Instead of the usual solid chrysocolla-filled seam, this exposure was a large pocket arrangement in which had developed long, thick, sometimes curving fingers of chrysocolla from the copper-rich descending solutions. There were quantities of tight clusters, sometimes with as many as a dozen or so thick fingers of the copper silicate in tight sub-parallel groupings hanging like stalactites.
The size of these growths ranges from pencil thin to thicker than your thumb to the base. They measure from a couple of inches long to 6, 8, even 10 inches long and can be single growths or clusters of a dozen or more co-joined stalactites. Most taper from a solid base, sometimes greater than an inch across to a near termination width of a quarter-inch. Most of the chrysocolla stalactites are smooth but usually undulating surfaced, showing what I consider growth patterns as the shaft of the stalactite varies slightly in thickness, suggesting changes in the solution richness.

--- Explore the material ---
1/ In the passage on chrysocolla, what range of lengths do the stalactites measure?
2/ Set down word for word everything in the passage on chrysocolla from "The size of" down to "the solution richness.".
The lines after this passage come from a different source.

--- Record excerpts ---
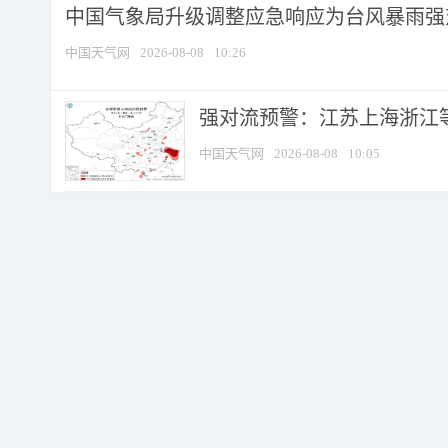
中国气象局升级调整应急响应为台风暴雨强
中国天气网
2026-08-08
10:26
强对流预警：江苏上海浙江等地
中国天气网
2026-08-08
10:05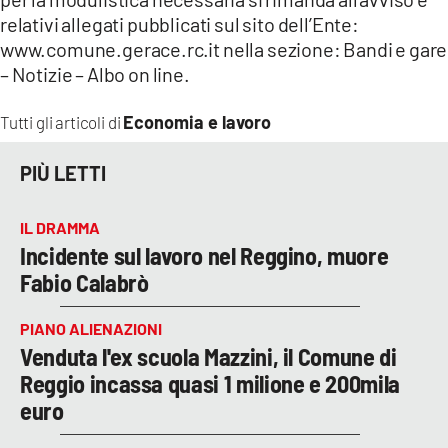
relativi allegati pubblicati sul sito dell’Ente:
www.comune.gerace.rc.it nella sezione: Bandi e gare
– Notizie – Albo on line.
Economia e lavoro
Tutti gli articoli di
PIÙ LETTI
IL DRAMMA
Incidente sul lavoro nel Reggino, muore
Fabio Calabrò
PIANO ALIENAZIONI
Venduta l'ex scuola Mazzini, il Comune di
Reggio incassa quasi 1 milione e 200mila
euro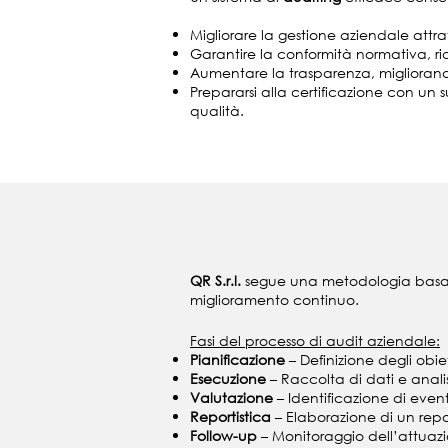
Migliorare la gestione aziendale attrave
Garantire la conformità normativa, rid
Aumentare la trasparenza, migliorando la
Prepararsi alla certificazione con un s
qualità.
QR S.r.l.
segue una metodologia basat
miglioramento continuo.
Fasi del processo di audit aziendale:
Pianificazione
– Definizione degli obie
Esecuzione
– Raccolta di dati e anali
Valutazione
– Identificazione di even
Reportistica
– Elaborazione di un repo
Follow-up
– Monitoraggio dell’attuazio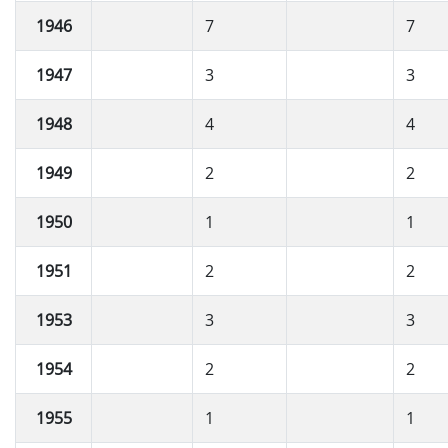
1946
7
7
1947
3
3
1948
4
4
1949
2
2
1950
1
1
1951
2
2
1953
3
3
1954
2
2
1955
1
1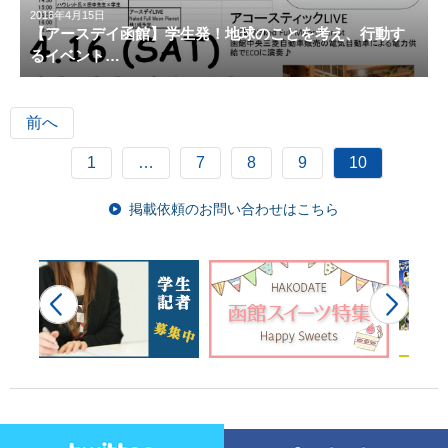
2016年4月15日
【アースデイ函館】学生発！地球のことを考え、行動す
るイベント…
前へ
1
…
7
8
9
10
掲載依頼のお問い合わせはこちら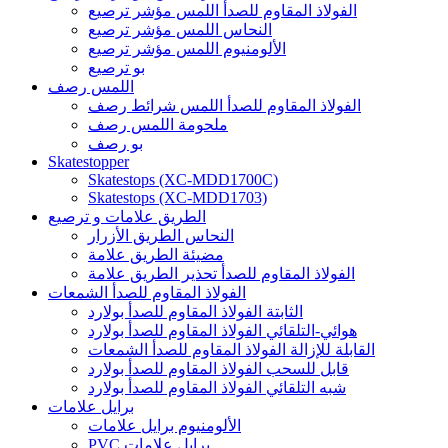
الفولاذ المقاوم للصدأ اللمس مؤشر ترصيع
النحاس اللمس مؤشر ترصيع
الألومنيوم اللمس مؤشر ترصيع
بو ترصيع
اللمس رصف
الفولاذ المقاوم للصدأ اللمس شرائط رصف
ملحومة اللمس رصف
بو رصف
Skatestopper
Skatestops (XC-MDD1700C)
Skatestops (XC-MDD1703)
الطريق علامات و ترصيع
النحاس الطريق الأزرار
مضيئة الطريق علامة
الفولاذ المقاوم للصدأ تحذير الطريق علامة
الفولاذ المقاوم للصدأ الشمعات
الثابتة الفولاذ المقاوم للصدأ بولارد
هوائي-التلقائي الفولاذ المقاوم للصدأ بولارد
القابلة للإزالة الفولاذ المقاوم للصدأ الشمعات
قابل للسحب الفولاذ المقاوم للصدأ بولارد
شبه التلقائي الفولاذ المقاوم للصدأ بولارد
برايل علامات
الألومنيوم برايل علامات
PVC برايل علامات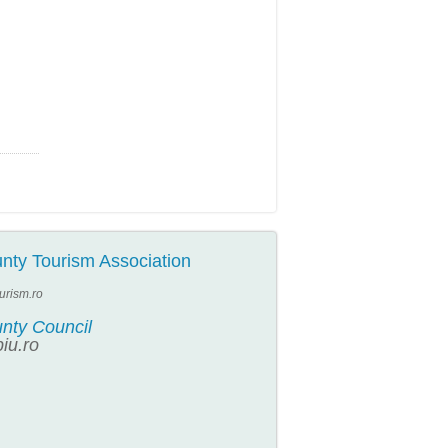
nty Tourism Association
turism.ro
unty Council
iu.ro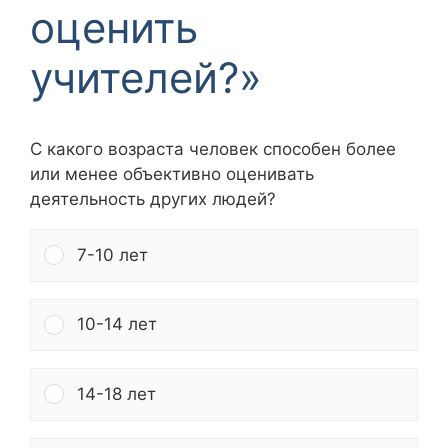
оценить
учителей?»
С какого возраста человек способен более
или менее объективно оценивать
деятельность других людей?
7-10 лет
10-14 лет
14-18 лет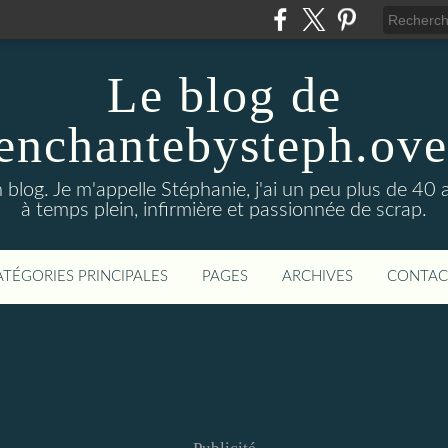
Le blog de
enchantebysteph.ov
blog. Je m'appelle Stéphanie, j'ai un peu plus de 40 
à temps plein, infirmière et passionnée de scrap.
ATÉGORIES PRINCIPALES
PAGES
ARCHIVES
CONTAC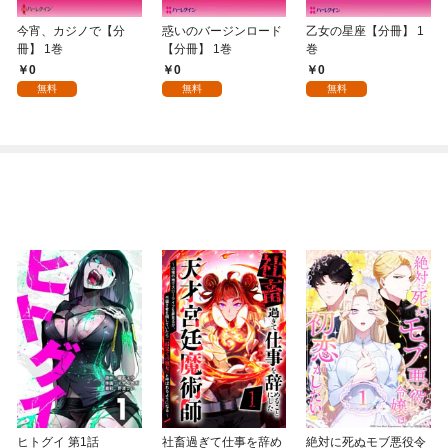
今宵、カジノで【分
惑いのバージンロード
乙女の星座【分冊】 1
冊】 1巻
【分冊】 1巻
巻
0
0
0
無料
無料
無料
ヒトグイ 第1話
社畜過ぎて仕事を辞め
絶対に死ぬモブ悪役令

--- Answers by task ---
1/ They measure from a couple of inches long up to 6, 8, or even 10 inches long.

2/
The size of these growths ranges from pencil thin to thicker than your thumb to the base. They measure from a couple of inches long to 6, 8, even 10 inches long and can be single growths or clusters of a dozen or more co-joined stalactites. Most taper from a solid base, sometimes greater than an inch across to a near termination width of a quarter-inch. Most of the chrysocolla stalactites are smooth but usually undulating surfaced, showing what I consider growth patterns as the shaft of the stalactite varies slightly in thickness, suggesting changes in the solution richness.